The first step is to scan a customer’s ticket at the gate. I wrote a program to simulate this. It will create a randomish “ticketscan” document in a “tickets” bucket on Couchbase.
Before scanning tickets, I needed to prepopulate the bucket with some data.
I’ve decided that customers 1 through 9 are the VIPs, and any other customer is a “regular joe”.
_bucket.Upsert("customer::1", new { Name = "George Clooney" });
_bucket.Upsert("customer::2", new { Name = "Josh Hutcherson" });
_bucket.Upsert("customer::3", new { Name = "Darius Rucker" });
_bucket.Upsert("customer::4", new { Name = "Brooklyn Decker" });
_bucket.Upsert("customer::5", new { Name = "Eddie Vedder" });
_bucket.Upsert("customer::6", new { Name = "Nick Lachey" });
_bucket.Upsert("customer::7", new { Name = "Nick Goepper" });
_bucket.Upsert("customer::8", new { Name = "Johnny Bench" });
_bucket.Upsert("customer::9", new { Name = "Ryan Collins" });
Fun Note: these VIPs are all actual Reds fans!
I also created 3 concierges and divided up the VIPs amongst them.
_bucket.Upsert("concierge::1", new
{
Name = "Matt Groves",
CellNumber = _yourVerifiedNumber,
vips = new List<string> { "customer::1", "customer::2", "customer::9" }
});
_bucket.Upsert("concierge::2", new
{
Name = "Mr. Redlegs",
CellNumber = _yourVerifiedNumber,
vips = new List<string> { "customer::3", "customer::4", "customer::5" }
});
_bucket.Upsert("concierge::3", new
{
Name = "Rosie Red",
CellNumber = _yourVerifiedNumber,
vips = new List<string> { "customer::6", "customer::7", "customer::8" }
});
In the above example, I’m assigning customers 1, 2, and 9 to “Matt Groves”. This means that George Clooney, Josh Hutcherson, and Ryan Collins are the VIPs that concierge Matt Groves is assigned to take care of. (Replace _yourVerifiedNumber
with the phone number that you’ve confirmed with Twilio).
I’m also storing Twilio credentials in a document.

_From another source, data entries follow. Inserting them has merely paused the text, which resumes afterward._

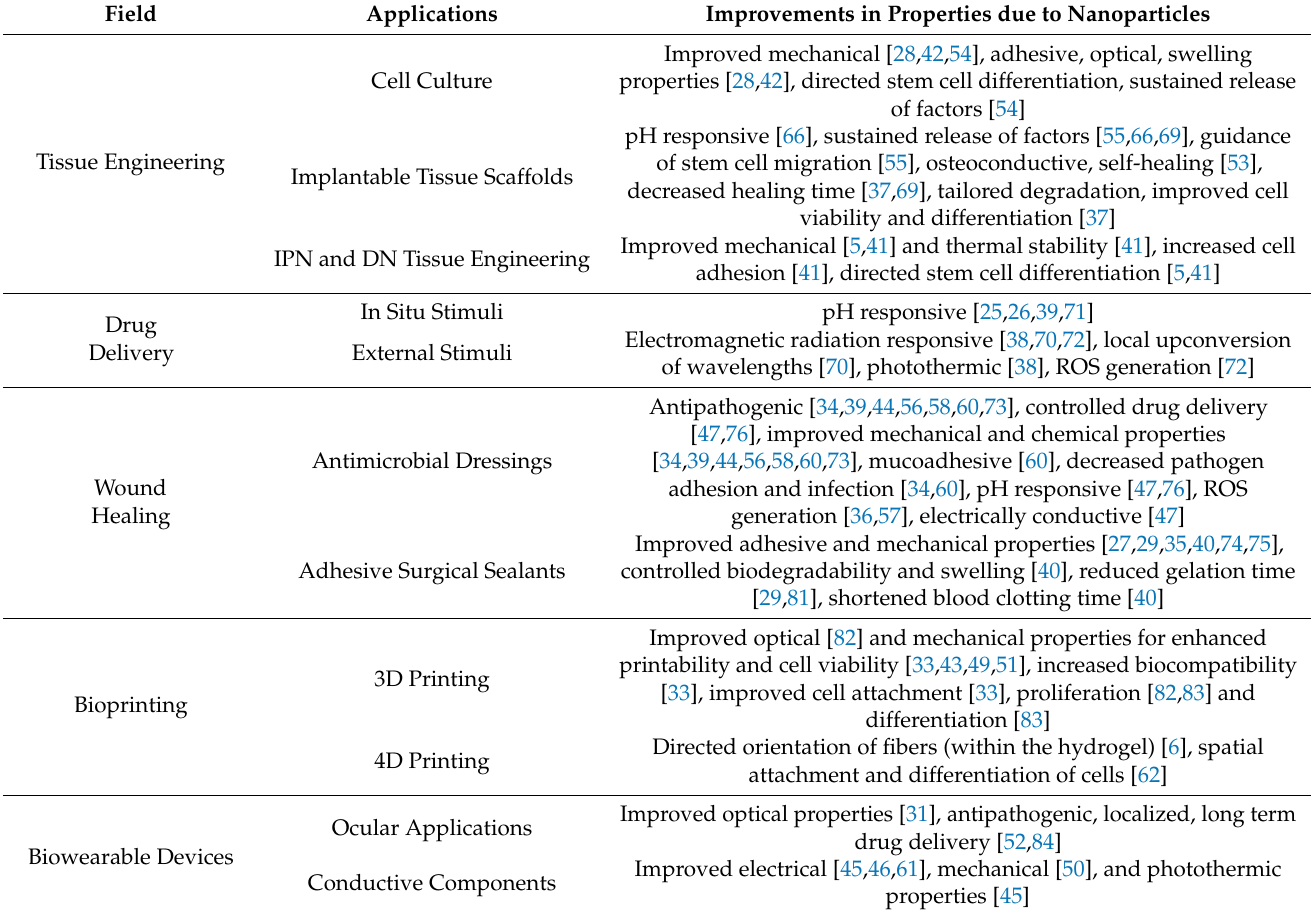
Table 3. Summary of hydrogel nanocomposite applications and nanoparticle-mediated hydrogel improvements.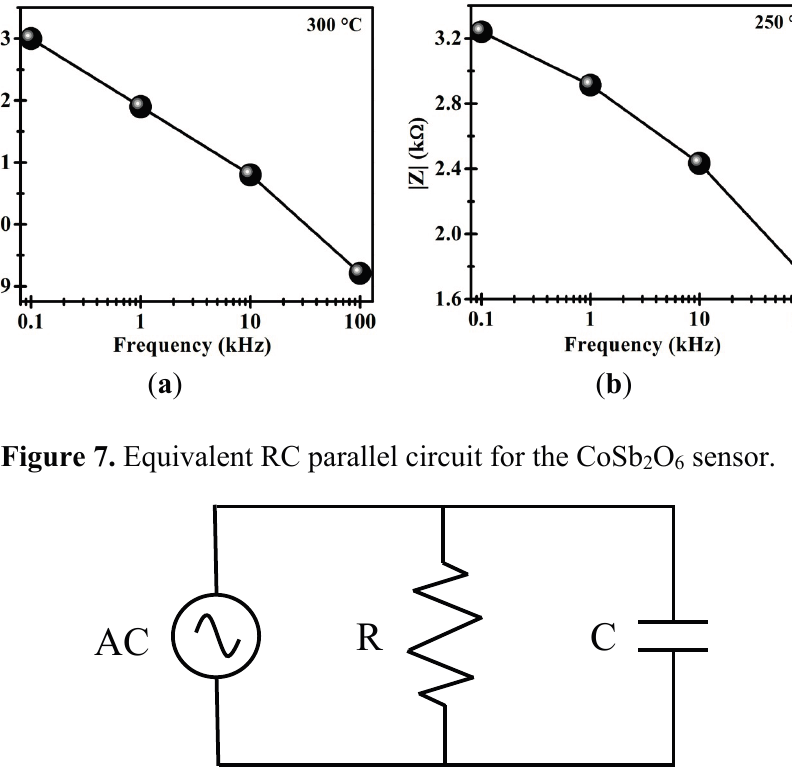
Figure 6. Impedance |Z| vs. frequency tests of the CoSb ( b ) 300 °C with air/CO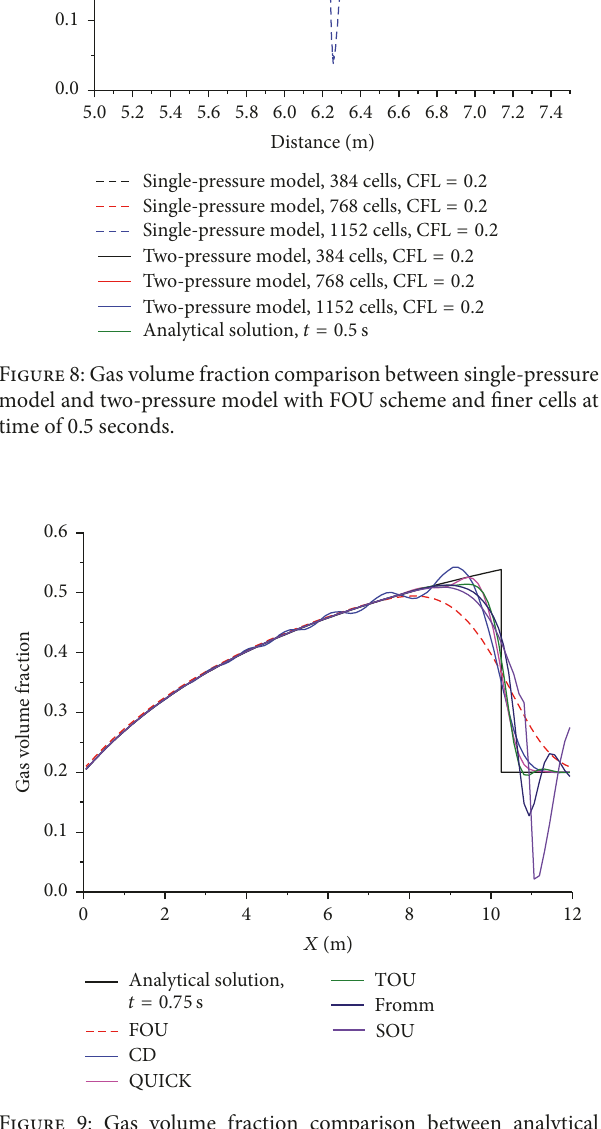
Figure 9: Gas volume fraction comparison between analytical solutions and numerical solutions using standard high-order linear schemes with 96 cells at time of 0.75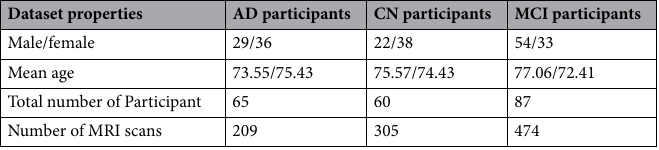
Table 1. Participants’ demographics and MRI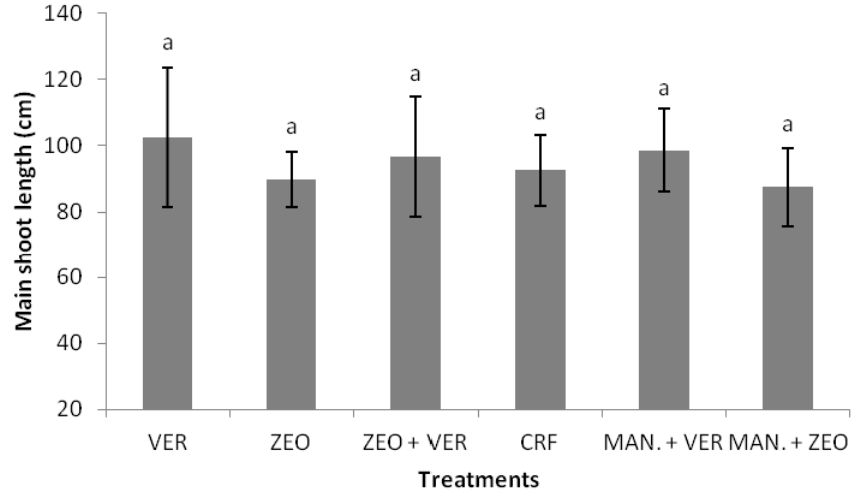
Figure 1. Main shoot length (cm) of the pepper plants among the treatments. The different letters on the bars signify statistically significant differences among the treatments, according to Duncan’s multiple range test, for p ≤ 0.05. VER: vermiculite; ZEO: zeolite; CRF: controlled-release fertilizer; MAN: manure.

I did this because I’ll need the credentials inside of a Couchbase Function, and I didn’t want to hard-code them there. The credential document looks like:
{
"url": "https://api.twilio.com/2010-04-01/Accounts/< twilio user name here >/Messages.json",
"username": "< twilio user name here >",
"password": "< twilio password name here >",
"fromNumber": "< twilio 'from' number here >"
}
I’ve created a console app that will create a new “ticketscan” document. When you run it, you can choose to create a VIP scan or a “regular Joe” scan.
Console.WriteLine("1 - Simulate a VIP ticket scan.");
Console.WriteLine("2 - Simulate a regular joe ticket scan.");
Console.WriteLine("Q - End simulation.");
var choice = Console.ReadKey().KeyChar;
A ticketscan document contains only three fields: the ID of the customer document, a timestamp, and a seat number.
_bucket.Upsert(ticketScanId, new {CustomerId = customerId, Timestamp = ticketScanTimestamp, Seat = seatInformation });
You can find the full source code on Github.